И ведь это только начало. Копни поглубже – там такое обнаружится!
Но на счастье людское память избирательна, и все скверное, тревожное, плохое из нее уходит, оставляя место только для приятных воспоминаний, причем частенько даже не слишком-то и аутентичных тому, что происходило на самом деле. Мы даже в памяти самим себе умудряемся иногда приврать, выдавая желаемое за действительное.
Мы же люди. Всего лишь люди.
– Ты чего умолк? – немного раздраженно спросил у меня Мамонт. – Але, ты тут?
– Тут-тут, – подтвердил я. – Куда я денусь?

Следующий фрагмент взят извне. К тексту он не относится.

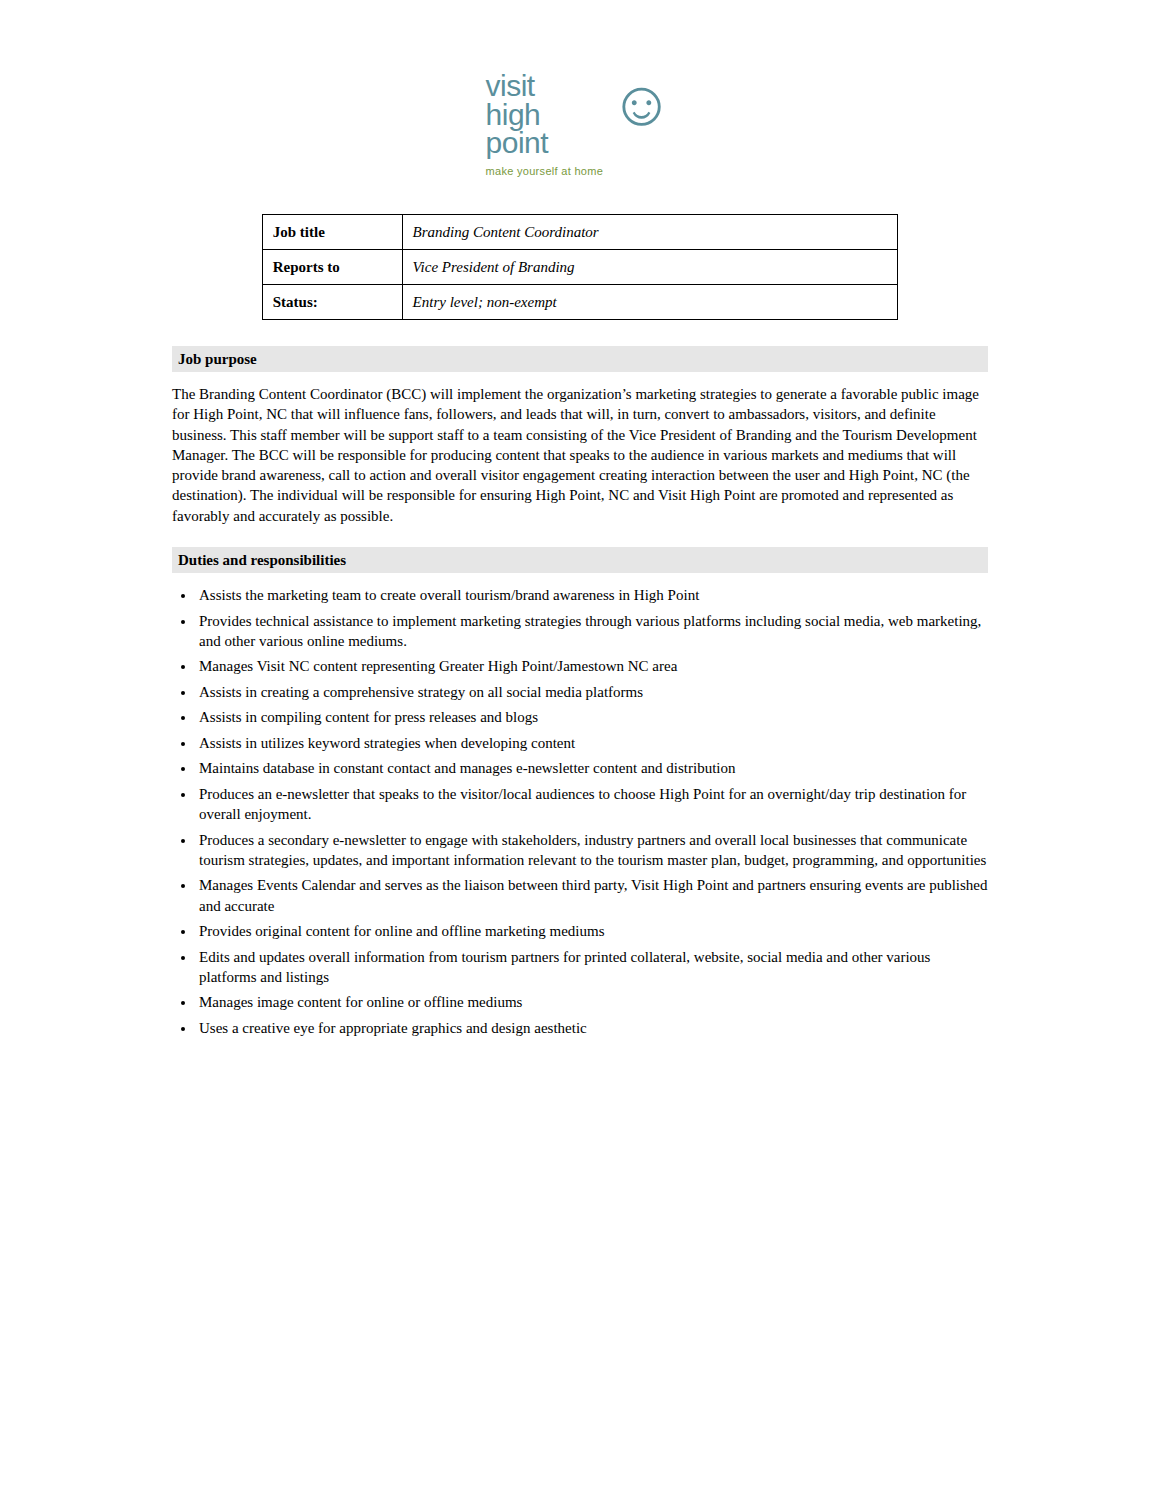visit high point
make yourself at home
☺
| Job title | Branding Content Coordinator |
| Reports to | Vice President of Branding |
| Status: | Entry level; non-exempt |
Job purpose
The Branding Content Coordinator (BCC) will implement the organization’s marketing strategies to generate a favorable public image for High Point, NC that will influence fans, followers, and leads that will, in turn, convert to ambassadors, visitors, and definite business. This staff member will be support staff to a team consisting of the Vice President of Branding and the Tourism Development Manager. The BCC will be responsible for producing content that speaks to the audience in various markets and mediums that will provide brand awareness, call to action and overall visitor engagement creating interaction between the user and High Point, NC (the destination). The individual will be responsible for ensuring High Point, NC and Visit High Point are promoted and represented as favorably and accurately as possible.
Duties and responsibilities
Assists the marketing team to create overall tourism/brand awareness in High Point
Provides technical assistance to implement marketing strategies through various platforms including social media, web marketing, and other various online mediums.
Manages Visit NC content representing Greater High Point/Jamestown NC area
Assists in creating a comprehensive strategy on all social media platforms
Assists in compiling content for press releases and blogs
Assists in utilizes keyword strategies when developing content
Maintains database in constant contact and manages e-newsletter content and distribution
Produces an e-newsletter that speaks to the visitor/local audiences to choose High Point for an overnight/day trip destination for overall enjoyment.
Produces a secondary e-newsletter to engage with stakeholders, industry partners and overall local businesses that communicate tourism strategies, updates, and important information relevant to the tourism master plan, budget, programming, and opportunities
Manages Events Calendar and serves as the liaison between third party, Visit High Point and partners ensuring events are published and accurate
Provides original content for online and offline marketing mediums
Edits and updates overall information from tourism partners for printed collateral, website, social media and other various platforms and listings
Manages image content for online or offline mediums
Uses a creative eye for appropriate graphics and design aesthetic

– Вот это ты точно подметил, – Мамонт чихнул. – Впрочем – ты везучий, я это с самого начала приметил. Ты, главное, не зарывайся и в нужный момент под дурака коси. С убогих спроса нет. Это я тебе сейчас совершенно серьезно советую.
– Да я понял.
– Впрочем, тебе и косить-то не надо, – добавил Мамонт. – Просто будь самим собой.
Вот какой он все-таки душевный человек. Умеет поднять самооценку у собеседника.
Мне его не хватает.
– У вас-то как? – решил я перевести разговор в другую плоскость.
– Да как? – Мамонт покхекал, изображая смех. – Тихо, спокойно, скучно. Столовая неплохая. Сотрудников есть пять душ, из которых я до сих пор увидел только трех. Вот как-то так.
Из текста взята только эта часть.